I attended a talk by Lionel Shriver at Federation Square on Tuesday night.
I usually avoid these kind of things because the audience is often full of wanky wanna-be writers with square glasses and pompous pre-rehearsed questions, that begin with "thank you for your time [insert author here], I'm a writer myself...". The last talk I attended tackled publishing children's picture books (one of my many professional desires). Come "question time / meet the authors" and the nausea set in. It was reminiscent of a Myer Boxing Day Sale stampede, reeking of desperation to nab some attention. I scurried out the back door with my scrappy journal of notes.
Nonetheless, I braved the Shriver talk and was glad I did.
Shriver is probably most well-known for her book We need to talk about Kevin which I found to be an amazing read - both from a literary point of view and the confrontational topic matter.

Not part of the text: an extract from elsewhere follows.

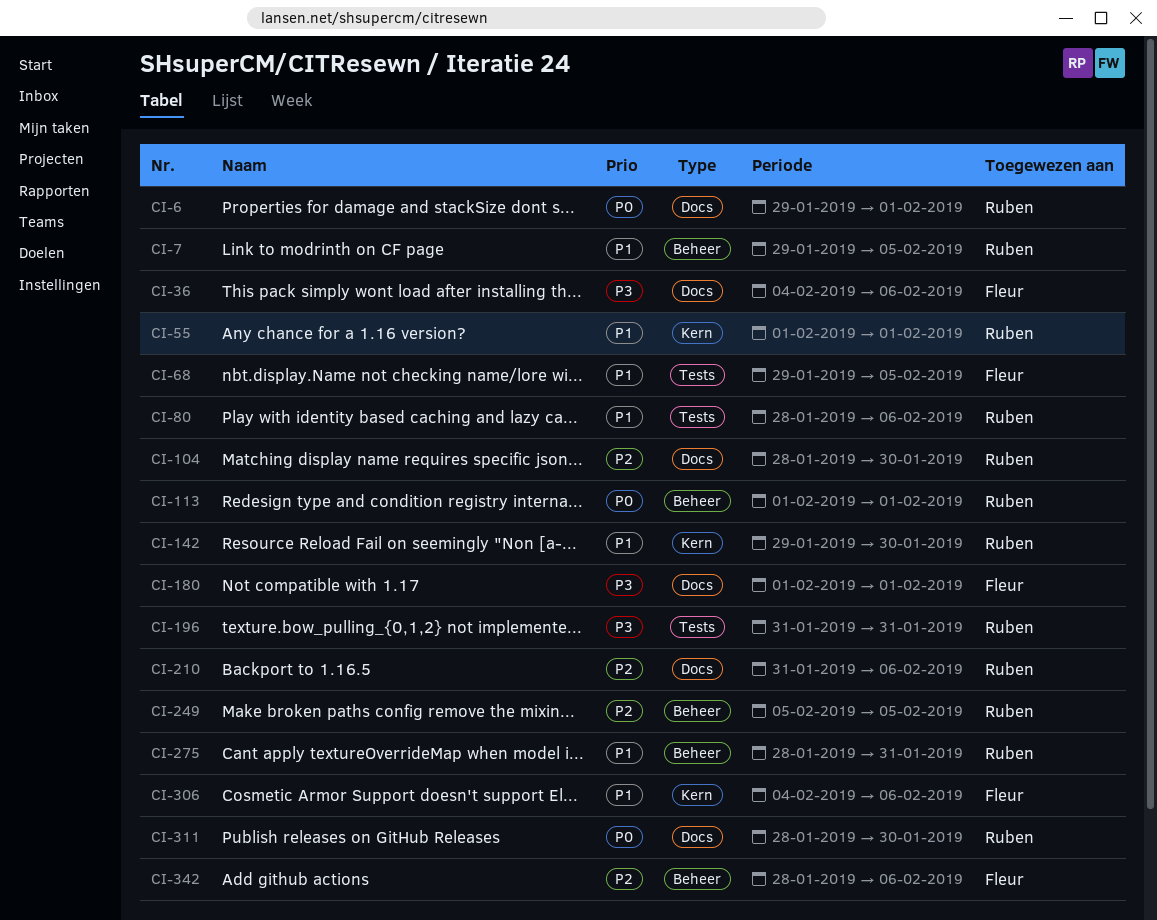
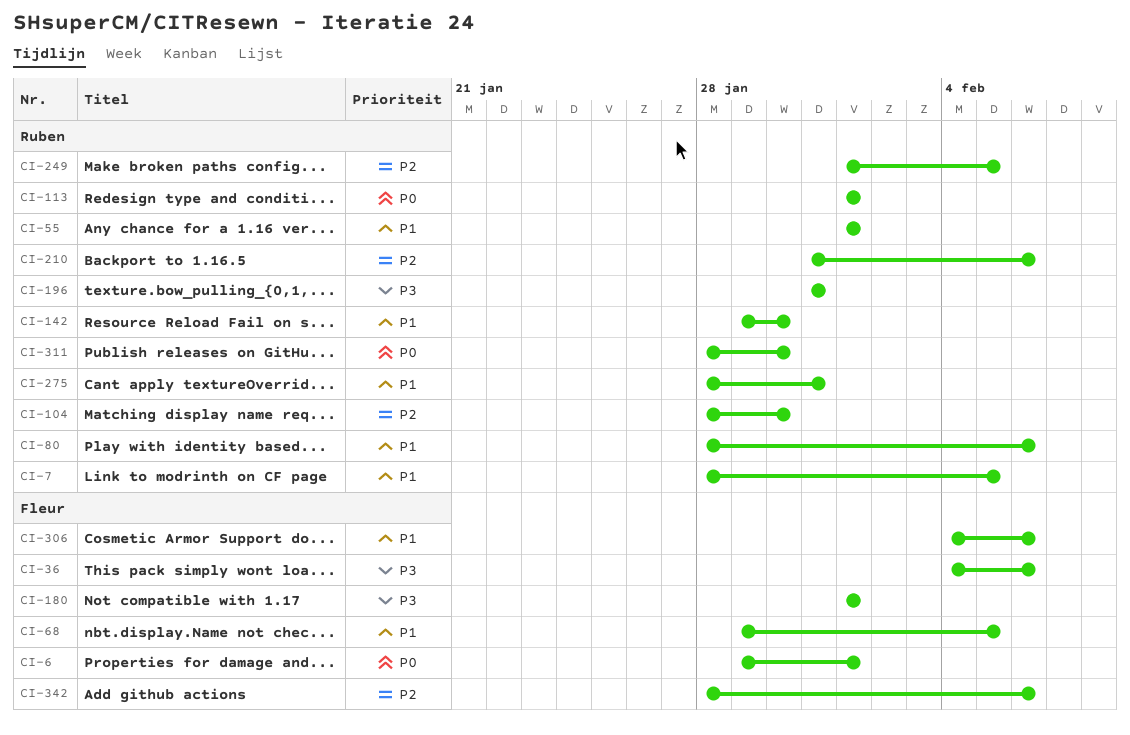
CI-6, owner: Ruben -> Fleur
CI-7, start: Jan 29 -> Jan 28
CI-249, start: Feb 5 -> Feb 1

Her talk this week was a fascinating insight into so many topics - her new book Big Brother about the Western world's obsession with weight, eating, and the ridiculous desire for fame as well as the difficulties of navigating family dynamics. She was an engaging speaker who was frank about her life and her writing.
What resonated with me was the discussion about drive and ambition. "We are meant to be hungry" is not only referring to food, but to life. To lust, to desire, to have a goal: these are the seeds that plant the motivation. Wanting something is almost better than actually getting it, Shriver proposes.
From a writer's perspective, Shriver offered insight into the writing process, admitting that writing each book has been hard. She says she is grateful for the inbuilt insecurity of us writers, the "serial demotion" we seem so proficient at, for this is the edge that propels her forward.
The opportunity to hear her speak was well worth the parking ticket I received!